Wie sollen wir mit diesen fremden, zerstörerischen Aggressionen in der Weltfamilie umgehen? Natürlich müssen wir einerseits klare Grenzen ziehen und Nein sagen dort, wo Leben gefährdet und zerstört wird. Aber so, wie es jetzt versucht wird, hat es den Charakter einer Notoperation, wenn die Krankheit schon im fortgeschrittenen Stadium ist; Und so eine Notoperation hat Konsequenzen, an denen wir alle zu leiden haben und die unsere Befürchtungen und Ängste nicht wirklich beruhigen kann.

 

In der Apostelgeschichte wird erzählt, dass Petrus als Jude große Angst hatte, den damals sogenannten Heiden zu begegnen und mit ihnen womöglich eine Gemeinschaft zu bilden; sie auch als Christenmenschen sehen zu können. Eines Nachts hat er einen Traum, in dem Gott ihm Tiere zu essen gibt, die Petrus von seiner Tradition her gräulich und unrein sind, die er niemals essen würde. Er hört Gottes Stimme zu ihm sagen: Was Gott rein gemacht hat, das nennen du nicht unrein". Petrus versteht den Traum so, dass auch die Menschen, die ihm so fremd erschienen sind, die Heiden, nicht länger ausgegrenzt werden dürfen und er stimmt zu, dass auch sie getauft werden und zur Christengemeinde gehören dürfen.

 

Vielleicht kann diese Erkenntnis des Petrus, die letztlich auch ermöglicht hat, dass die christliche Religion heute viele Menschen und Länder über alle Grenzen hinweg, umspannt, dass sie sich so ausbreiten konnte, langfristig eine andere Medizin sein für das, was wir an Krankheit in der Menschenfamilie zur Zeit erleben.

 

Das könnte heißen: die Menschen, mit denen wir in der Welt zusammeleben ganz neu und bewusst zu verstehen als Geschöpfe Gottes mit denen wir verbunden sind auch wenn sie ganz anders Leben, ganz andere Kulturen und andere Religionen hervorgebracht haben.

 

Vielleicht kann der Gedanke: Auch du gehörst zu unserer Familie, Menschenfamilie, ein neues Kennenlernen und Verständnis untereinander schaffen.
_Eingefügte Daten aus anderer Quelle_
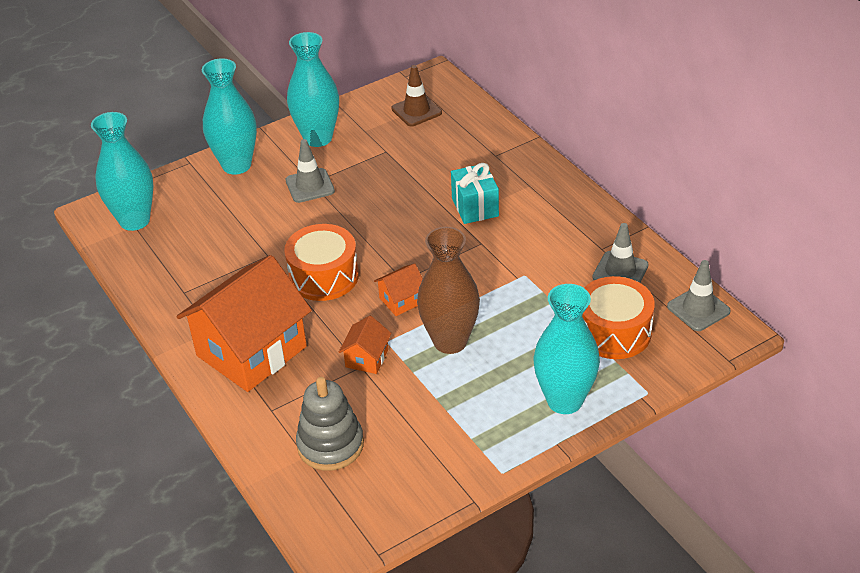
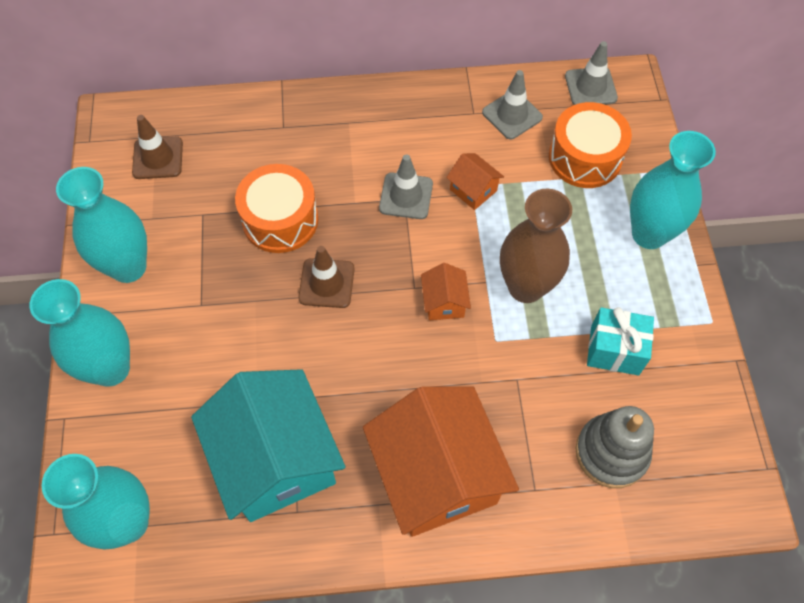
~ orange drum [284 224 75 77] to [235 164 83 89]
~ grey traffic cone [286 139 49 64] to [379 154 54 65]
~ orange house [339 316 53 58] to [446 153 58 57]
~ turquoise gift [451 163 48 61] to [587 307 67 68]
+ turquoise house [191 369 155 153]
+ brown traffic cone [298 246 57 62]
Und vielleicht können die Werte unserer westlichen Welt, auf die sich heute viele berufen, dann auch dazu führen, dass viel unterschiedliches Platz bekommt zum Leben und dass wir auch in sozialer Hinsicht einen Ausgleich schaffen können.

 

Damit können wir alle unseren Beitrag leisten, dass wir auf eine Zukunft zugehen, wo nicht mehr Angst und Zerstörung uns lähmt, sondern wir den Frieden erleben, den Gott uns Menschen zugesagt hat, uns allen, die wir zu dieser großen Menschenfamilie gehören.